Für die Umerziehung ist dadurch die perfekte Basis gelegt. Der Zugang zu Informationen, die die von vielen geliebten Führer kritisieren, wird erschwert oder sogar verunmöglicht. Auch Suchmaschinen können ihre Suchindexe bereinigen. Was in den Suchmaschinen nicht gefunden wird, existiert somit nicht mehr.

Notgedrungen wird der Pöbel, also der Bürger, also dieser Souverän Informationen konsumieren, die die von vielen geliebten Führer in dem Licht erscheinen lassen, dass sie verdienen. Denn sie handeln selbstverständlich bei all den Dingen, die sie tun und beschließen, mit denen sie das Volk beglücken, immer und ausschließlich im Interesse des Volks. Seien es Steuererhöhungen, Einschränkungen, Aufrüstung oder Kriegstreiberei. Das wird auch der heute noch kritisch denkende Pöbel, also der Bürger, also dieser Souverän in absehbarer Zeit genauso sehen, wenn er nur systematisch genug die richtigen Informationen zugespielt bekommt und ihm das eigenständige Denken abgenommen wird. Statt zu kritisieren, wird er jubeln und sein Kreuz bei Wahlen immer wieder bei den von vielen geliebten Führern machen.

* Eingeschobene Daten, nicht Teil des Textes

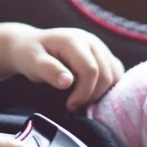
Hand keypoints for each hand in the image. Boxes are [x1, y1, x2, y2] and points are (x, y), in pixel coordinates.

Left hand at [3, 24, 123, 110]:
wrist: (30, 45)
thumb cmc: (29, 54)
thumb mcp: (32, 62)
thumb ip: (48, 70)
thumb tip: (67, 82)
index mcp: (74, 40)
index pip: (90, 70)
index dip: (83, 92)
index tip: (70, 106)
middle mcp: (91, 41)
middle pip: (106, 75)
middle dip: (93, 95)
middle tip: (75, 105)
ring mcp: (100, 47)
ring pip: (115, 75)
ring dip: (102, 92)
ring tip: (82, 99)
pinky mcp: (104, 54)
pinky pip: (116, 73)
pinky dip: (108, 87)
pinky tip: (91, 93)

Die Technik macht’s möglich

Statt Binge-Watching für Werbeeinnahmen einfach staatlich gewünschtes Binge-Watching von ARD, ZDF und Co. – verpackt als „Ausgewogenheit“ und „Schutz vor Desinformation“. Klag warnt zwar momentan noch: Die EU missbraucht den Digital Services Act, obwohl sie eigentlich keine Kompetenz im Jugendschutz hat, denn diese liegt bei den einzelnen EU-Staaten. Es geht also um Kontrolle, nicht um Kinder. Doch auch einen Maurice Klag wird man in der Perspektive wieder auf den einzig richtigen Weg bringen. Er ist möglicherweise ein harter Brocken. Der gezielte Einsatz von KI und den richtigen Algorithmen wird auch ihn wieder einhegen.

Also eine absolute Win-Win-Win-Situation

Die Kinder werden geschützt. Die von vielen geliebten Führer werden geschützt. Und der Pöbel, also der Bürger, also dieser Souverän wird ebenfalls geschützt – nämlich vor diesen schädlichen eigenen Gedanken.

Da kann dieser Maurice Klag in seinem Video noch so sehr schimpfen. Der Weg zur Meinungsbefreitheit muss weiter gegangen werden. Zum Wohle aller in dieser „unseren Demokratie“ in diesem „besten Deutschland, was es jemals gegeben hat“.

Der Souverän wird schon noch lernen, dankbar zu sein. Schließlich ist dies alles nur zu unserem Besten. Die von vielen geliebten Führer und die richtigen Medien werden es dem Pöbel noch oft genug erklären.